TUS TAREAS »
1) Devuelve el fragmento del relato sobre el deseo de hijos varones que comienza con "Mi madre cuenta" y continúa hasta "mujer o varón.", inclusive.
2) Enumera todas las frases que aparecen entre comillas en el relato sobre el deseo de hijos varones.
3) Escribe lo que sigue en el relato sobre el deseo de hijos varones a partir del punto en que se detiene.

“Y creó Dios al hombre a su imagen, a imagen de Dios lo creó; varón y hembra los creó” (Gén. 1:27).
Mi madre me contó que cuando ella se casó, mi padre quería tener muchos hijos (como era la costumbre entre muchos hombres africanos). Su primogénita fue una niña, y mis padres estaban felices. La segunda también fue mujer, y mi papá comenzó a quejarse de que él quería varones. La tercera fue niña, también. Esto molestó a mi padre, al punto de que le gritó a mi mamá que estaba harto de las niñas, que necesitaba que ella tuviera “hijos de verdad”.
Mi madre cuenta que ella hizo todo lo que pudo para tener un varón, porque, según mi padre, ella aún “no le había dado hijos”. Oró fervientemente, y Dios le dio el varón, al que llamó Samuel. Esta vez, mi padre se puso muy contento. “Ahora sí has comenzado a darme hijos de verdad”, le dijo.
Afortunada, o desafortunadamente, las tres siguientes fueron de nuevo niñas. En total, mis padres habían tenido hasta entonces siete hijos, y solo uno de ellos varón. Esto hizo sentir a mi padre muy frustrado y decepcionado. Mi madre trató por octava vez de darle otro varón. Cuando fue al hospital a dar a luz, mi papá ni siquiera la acompañó. ¿Sabes qué hizo? Envió a alguien a averiguar si había sido mujer o varón.

EXTRACTOS DE DATOS »
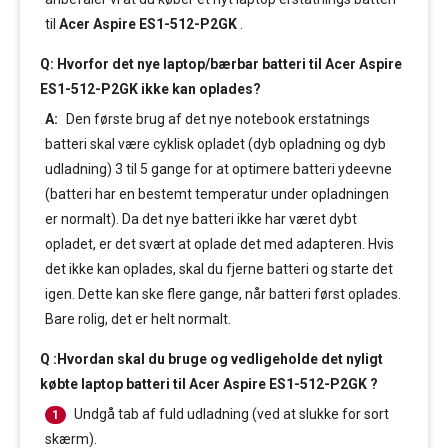
til
Acer Aspire ES1-512-P2GK
.
Q: Hvorfor det nye laptop/bærbar batteri til Acer Aspire
ES1-512-P2GK ikke kan oplades?
A:
Den første brug af det nye notebook erstatnings
batteri skal være cyklisk opladet (dyb opladning og dyb
udladning) 3 til 5 gange for at optimere batteri ydeevne
(batteri har en bestemt temperatur under opladningen
er normalt). Da det nye batteri ikke har været dybt
opladet, er det svært at oplade det med adapteren. Hvis
det ikke kan oplades, skal du fjerne batteri og starte det
igen. Dette kan ske flere gange, når batteri først oplades.
Bare rolig, det er helt normalt.
Q :Hvordan skal du bruge og vedligeholde det nyligt
købte laptop batteri til Acer Aspire ES1-512-P2GK ?
Undgå tab af fuld udladning (ved at slukke for sort
1
skærm).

RESPUESTAS POR TAREA »
1)
Mi madre cuenta que ella hizo todo lo que pudo para tener un varón, porque, según mi padre, ella aún “no le había dado hijos”. Oró fervientemente, y Dios le dio el varón, al que llamó Samuel. Esta vez, mi padre se puso muy contento. “Ahora sí has comenzado a darme hijos de verdad”, le dijo.
Afortunada, o desafortunadamente, las tres siguientes fueron de nuevo niñas. En total, mis padres habían tenido hasta entonces siete hijos, y solo uno de ellos varón. Esto hizo sentir a mi padre muy frustrado y decepcionado. Mi madre trató por octava vez de darle otro varón. Cuando fue al hospital a dar a luz, mi papá ni siquiera la acompañó. ¿Sabes qué hizo? Envió a alguien a averiguar si había sido mujer o varón.

2)
- “Y creó Dios al hombre a su imagen, a imagen de Dios lo creó; varón y hembra los creó”
- “hijos de verdad”
- “no le había dado hijos”
- “Ahora sí has comenzado a darme hijos de verdad”

3)
Quien nació fue otra niña; precisamente, la que está escribiendo esta reflexión. Mi papá se negó a pagar la factura del hospital. Mi madre y yo fuimos retenidas en el hospital por el problema del pago, hasta que un tío por parte de mamá pagó la deuda. Apenas mi mamá llegó a la casa, mi papá se casó con otra mujer, “que le daría” todos los varones que él siempre había querido. Pero mi padre murió frustrado y decepcionado, porque su nueva esposa solo le pudo dar cinco niñas y ningún varón.
Esta experiencia familiar me ha llevado a la conclusión de que todos los hijos son regalos de Dios. Estoy agradecida a Dios porque él no tiene preferencias de género, raza o nacionalidad. Dios creó al hombre y a la mujer a su propia imagen. Es mi deseo que esto nos ayude a aceptar, amar y cuidar a todos los hijos de Dios, porque todos somos herederos del maravilloso regalo de la vida eterna, que él nos ha dado.